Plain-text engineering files
──────────────────────────────

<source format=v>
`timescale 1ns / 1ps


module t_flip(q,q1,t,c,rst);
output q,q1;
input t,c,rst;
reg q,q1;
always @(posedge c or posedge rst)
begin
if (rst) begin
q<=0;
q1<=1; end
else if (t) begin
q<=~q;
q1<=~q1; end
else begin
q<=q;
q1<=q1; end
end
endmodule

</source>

──────────────────────────────

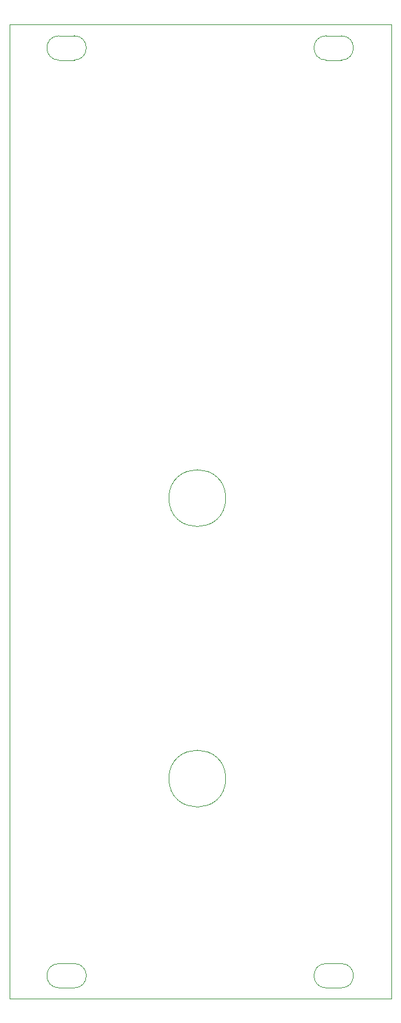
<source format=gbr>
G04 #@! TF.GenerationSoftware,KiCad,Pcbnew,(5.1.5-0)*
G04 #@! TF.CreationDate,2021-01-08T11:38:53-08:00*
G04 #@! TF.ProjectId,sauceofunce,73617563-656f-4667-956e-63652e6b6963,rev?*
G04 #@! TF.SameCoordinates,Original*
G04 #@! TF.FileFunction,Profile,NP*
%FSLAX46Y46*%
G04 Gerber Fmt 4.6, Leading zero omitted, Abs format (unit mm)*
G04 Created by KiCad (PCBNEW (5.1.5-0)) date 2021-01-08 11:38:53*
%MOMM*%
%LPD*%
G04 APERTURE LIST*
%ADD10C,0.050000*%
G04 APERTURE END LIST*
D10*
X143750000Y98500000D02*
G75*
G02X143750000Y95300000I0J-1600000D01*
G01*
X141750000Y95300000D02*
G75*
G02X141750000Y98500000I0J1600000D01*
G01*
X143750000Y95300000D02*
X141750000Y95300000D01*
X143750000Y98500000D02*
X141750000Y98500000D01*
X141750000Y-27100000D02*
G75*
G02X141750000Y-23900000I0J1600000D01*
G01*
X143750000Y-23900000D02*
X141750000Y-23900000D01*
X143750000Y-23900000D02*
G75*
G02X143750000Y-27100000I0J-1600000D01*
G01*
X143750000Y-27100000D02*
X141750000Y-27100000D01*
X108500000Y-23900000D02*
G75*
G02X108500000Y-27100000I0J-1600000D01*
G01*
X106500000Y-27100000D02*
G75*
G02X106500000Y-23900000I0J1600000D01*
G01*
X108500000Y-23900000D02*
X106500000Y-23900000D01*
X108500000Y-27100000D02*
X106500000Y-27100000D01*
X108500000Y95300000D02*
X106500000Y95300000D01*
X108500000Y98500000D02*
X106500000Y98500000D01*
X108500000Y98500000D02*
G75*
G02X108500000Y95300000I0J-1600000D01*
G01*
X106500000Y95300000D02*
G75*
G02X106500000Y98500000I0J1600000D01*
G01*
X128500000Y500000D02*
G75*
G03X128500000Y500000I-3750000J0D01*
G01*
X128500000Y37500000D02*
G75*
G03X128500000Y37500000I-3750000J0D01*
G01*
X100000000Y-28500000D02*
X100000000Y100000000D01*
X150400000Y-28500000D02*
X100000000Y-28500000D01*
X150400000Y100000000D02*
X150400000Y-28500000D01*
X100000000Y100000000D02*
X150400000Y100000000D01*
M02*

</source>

──────────────────────────────

Work task:
Every line above that holds the word "source" is to be found and copied.

Exercise response:
<source format=v>
</source>
<source format=gbr>
</source>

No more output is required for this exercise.